Cathy's Curse
Everyone knows there’s nothing scarier than creepy little blond girls, right? You can start a list with The Exorcist, Poltergeist, The Brady Bunch… and so on. The French Canadians bring us their finest offering in the ‘Little Girls Make Graves’ sweepstakes (Thank Hell for Little Girls?) with Cathy’s Curse, a would be schlock-shocker from the heady late ‘70s.
Starring no one and oh-so-thinly scripted, Cathy’s Curse meanders along for 90 or so minutes delivering precious little in the way of scares. Ahh, the Silver Age of Horror movies; I miss it terribly.
Plot? You want plot? You’re reading the wrong stuff, then, chippy, but peep this. Cathy and her magna-drip parents move into a house previously occupied by a small girl who died tragically. Guess what, the dead girl decides her proper closure involves killing everyone with Cathy’s help.
That’s right, Cathy and fam arrive at the house for the FIRST TIME and Cathy is INSTANTLY POSSESSED. Yippee! What follows is primarily an Omen rip-off, which generates (almost) one scare (unless you’re a child, in which case it generates no scares.)
Oh, the potential is there, with the aforementioned creepy Jan Brady on ‘luudes wandering through the old house’s creepy attic, (even though everything is WAY TOO BRIGHTLY LIT) but when she finds the stupid-creepy doll whose eyes have been sewn shut, we know the jig is up.
Soon Cathy is mouthing off at anyone who gives a damn, and holding out her little dolly, (whom everyone calls a ‘hideous rag’ or some-such in a severe case of mob-style misplaced anger.)
This ‘doll holding’ causes victims to become very frightened and fall out a window or something. Little do they know that the real nightmare is really the mommy, who spends the entire movie whining and bitching like a spoiled Valley Girl. The actress decides to add depth to her character by reciting every line in an exaggeratedly halting, petulant mewl. Almost worth the price of admission, I’d say.

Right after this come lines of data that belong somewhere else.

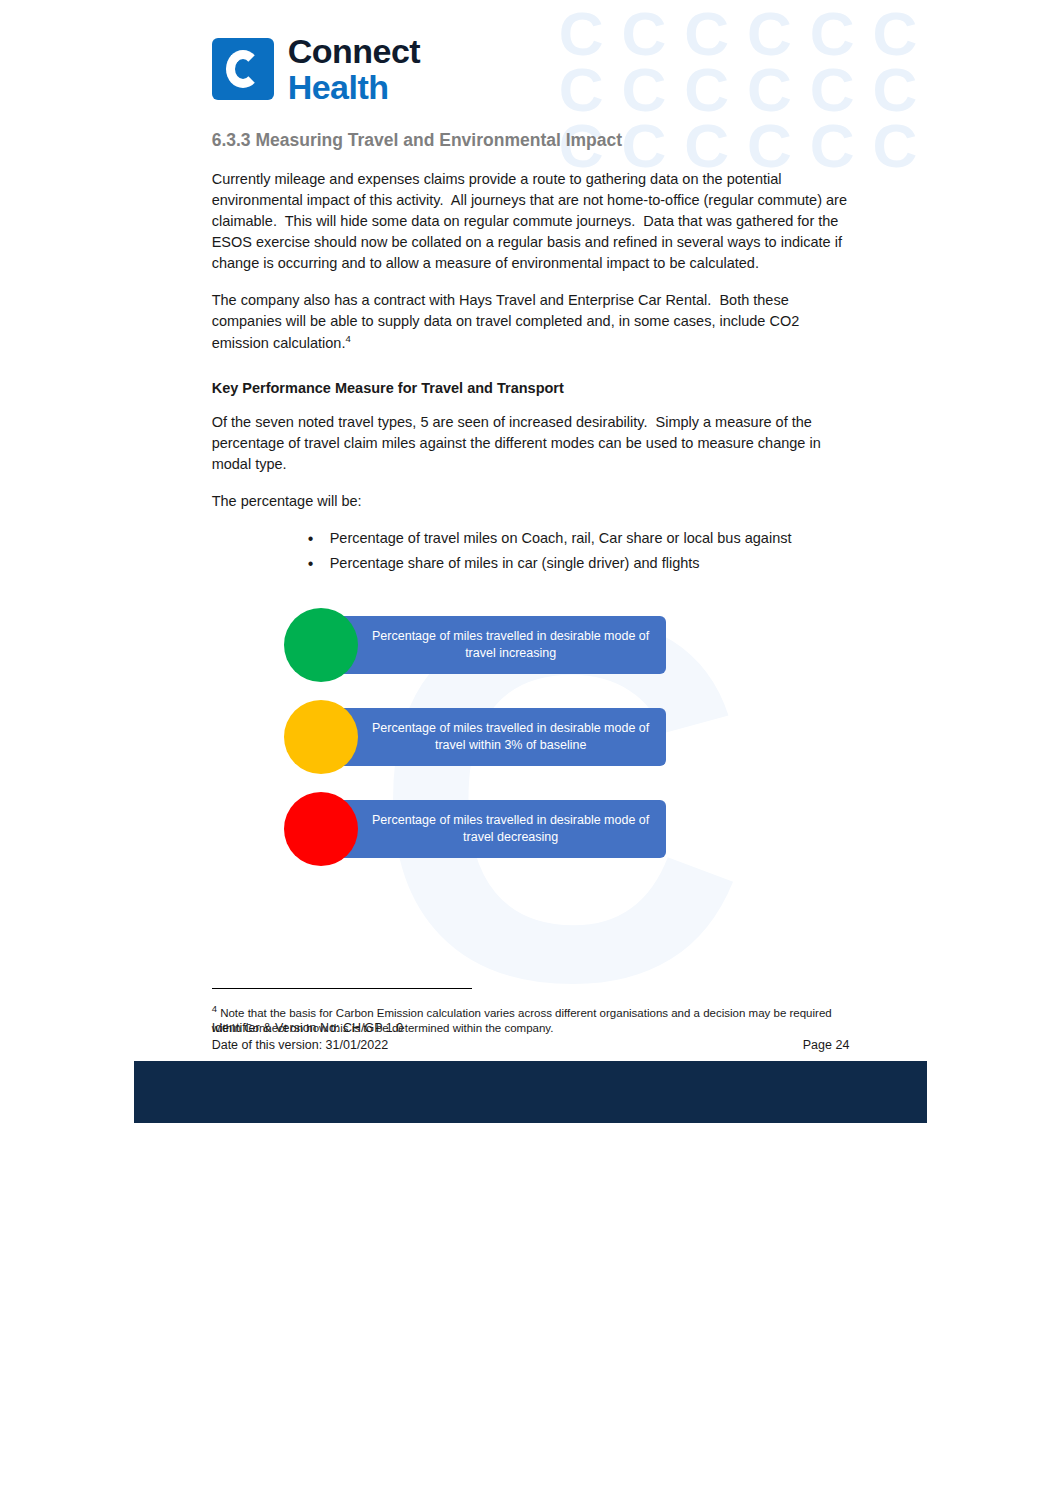C
CCCCCC
CCCCCC
CCCCCC
Connect
Health
6.3.3 Measuring Travel and Environmental Impact
Currently mileage and expenses claims provide a route to gathering data on the potential environmental impact of this activity. All journeys that are not home-to-office (regular commute) are claimable. This will hide some data on regular commute journeys. Data that was gathered for the ESOS exercise should now be collated on a regular basis and refined in several ways to indicate if change is occurring and to allow a measure of environmental impact to be calculated.
The company also has a contract with Hays Travel and Enterprise Car Rental. Both these companies will be able to supply data on travel completed and, in some cases, include CO2 emission calculation.4
Key Performance Measure for Travel and Transport
Of the seven noted travel types, 5 are seen of increased desirability. Simply a measure of the percentage of travel claim miles against the different modes can be used to measure change in modal type.
The percentage will be:
Percentage of travel miles on Coach, rail, Car share or local bus against
Percentage share of miles in car (single driver) and flights
Percentage of miles travelled in desirable mode of travel increasing
Percentage of miles travelled in desirable mode of travel within 3% of baseline
Percentage of miles travelled in desirable mode of travel decreasing
4 Note that the basis for Carbon Emission calculation varies across different organisations and a decision may be required within Connect on how this is to be determined within the company.
Identifier & Version No: CH/GP 1.0
Date of this version: 31/01/2022
Page 24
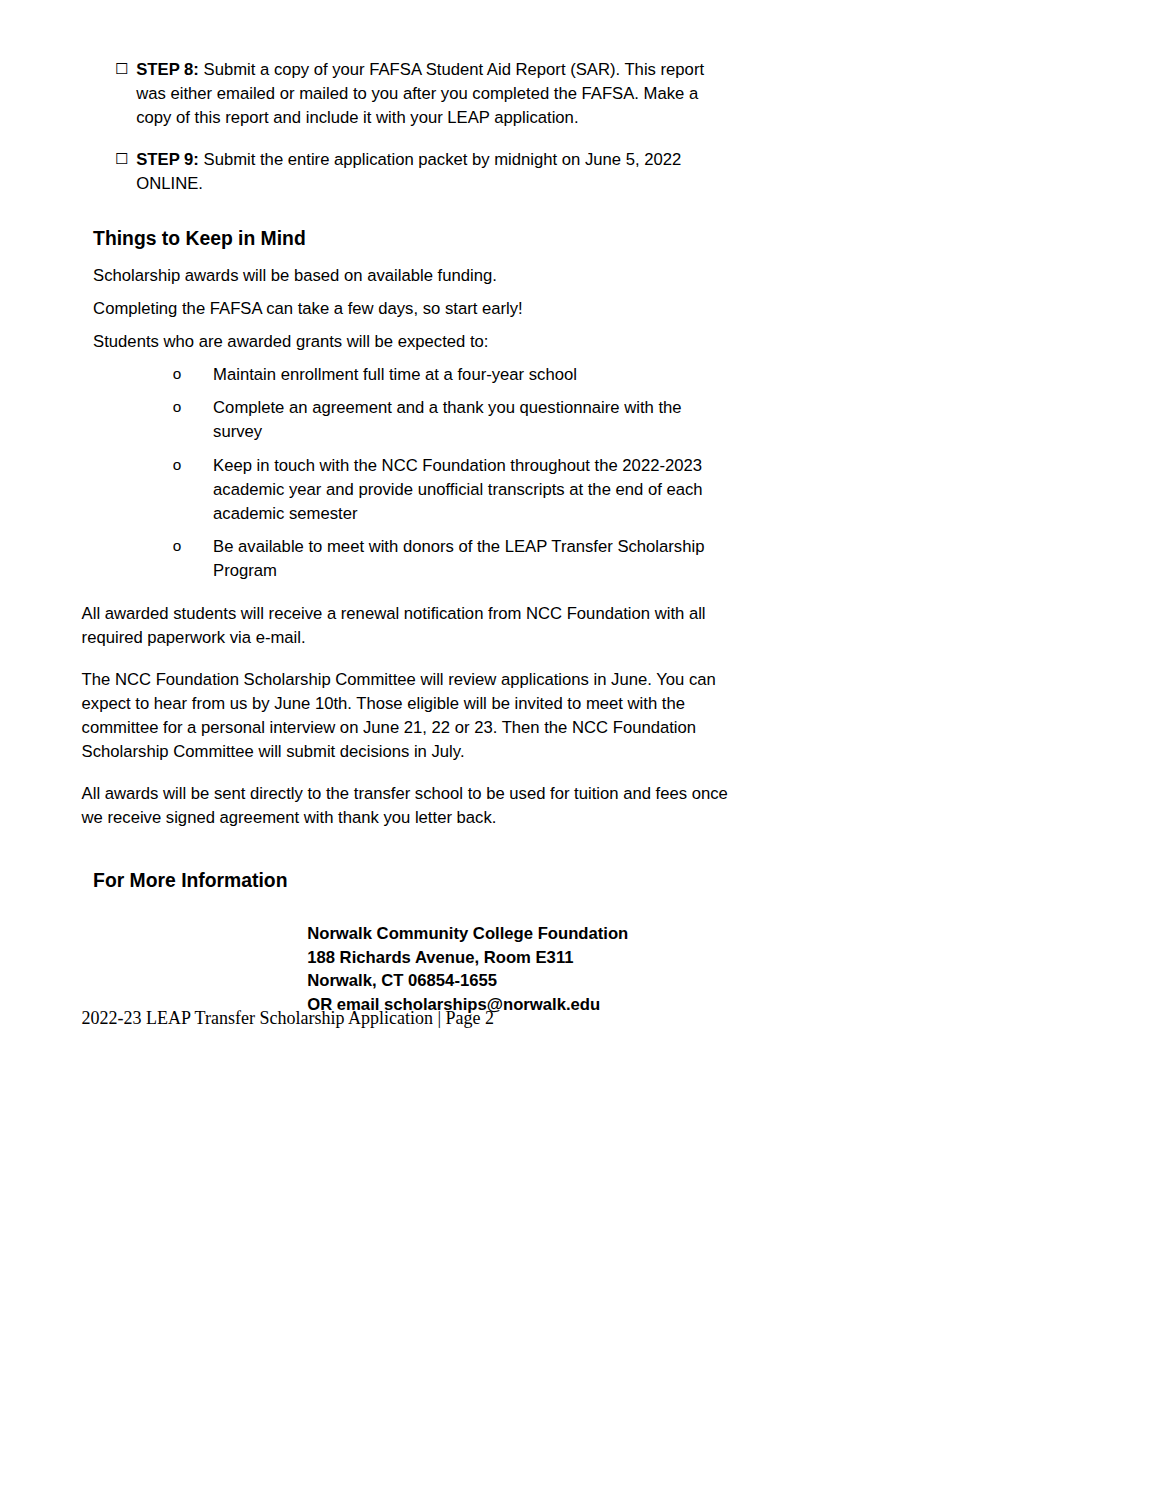☐ STEP 8: Submit a copy of your FAFSA Student Aid Report (SAR). This report was either emailed or mailed to you after you completed the FAFSA. Make a copy of this report and include it with your LEAP application.
☐ STEP 9: Submit the entire application packet by midnight on June 5, 2022 ONLINE.
Things to Keep in Mind
Scholarship awards will be based on available funding.
Completing the FAFSA can take a few days, so start early!
Students who are awarded grants will be expected to:
Maintain enrollment full time at a four-year school
Complete an agreement and a thank you questionnaire with the survey
Keep in touch with the NCC Foundation throughout the 2022-2023 academic year and provide unofficial transcripts at the end of each academic semester
Be available to meet with donors of the LEAP Transfer Scholarship Program
All awarded students will receive a renewal notification from NCC Foundation with all required paperwork via e-mail.
The NCC Foundation Scholarship Committee will review applications in June. You can expect to hear from us by June 10th. Those eligible will be invited to meet with the committee for a personal interview on June 21, 22 or 23. Then the NCC Foundation Scholarship Committee will submit decisions in July.
All awards will be sent directly to the transfer school to be used for tuition and fees once we receive signed agreement with thank you letter back.
For More Information
Norwalk Community College Foundation
188 Richards Avenue, Room E311
Norwalk, CT 06854-1655
OR email scholarships@norwalk.edu
2022-23 LEAP Transfer Scholarship Application | Page 2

The only real tension is created as Cathy repeatedly gets her country bumpkin Grandpa so drunk he can barely move. The unclean implications of these scenes will please any genre viewer. Everyone else will like the part where Cathy gets Grandpa so sauced he’s paralyzed, then besets him with 4 snakes, 8 rats and 1 tarantula, and asks sweetly, “Don’t you like it, good old Pa?”
BRILLIANT!
If you can find Cathy’s Curse, rent it up, but don’t expect no masterpiece. If you’ve read this far, you’ve probably got what it takes to handle this blast of foul air from a past when all out nuclear war was imminent, and people just didn’t give a damn.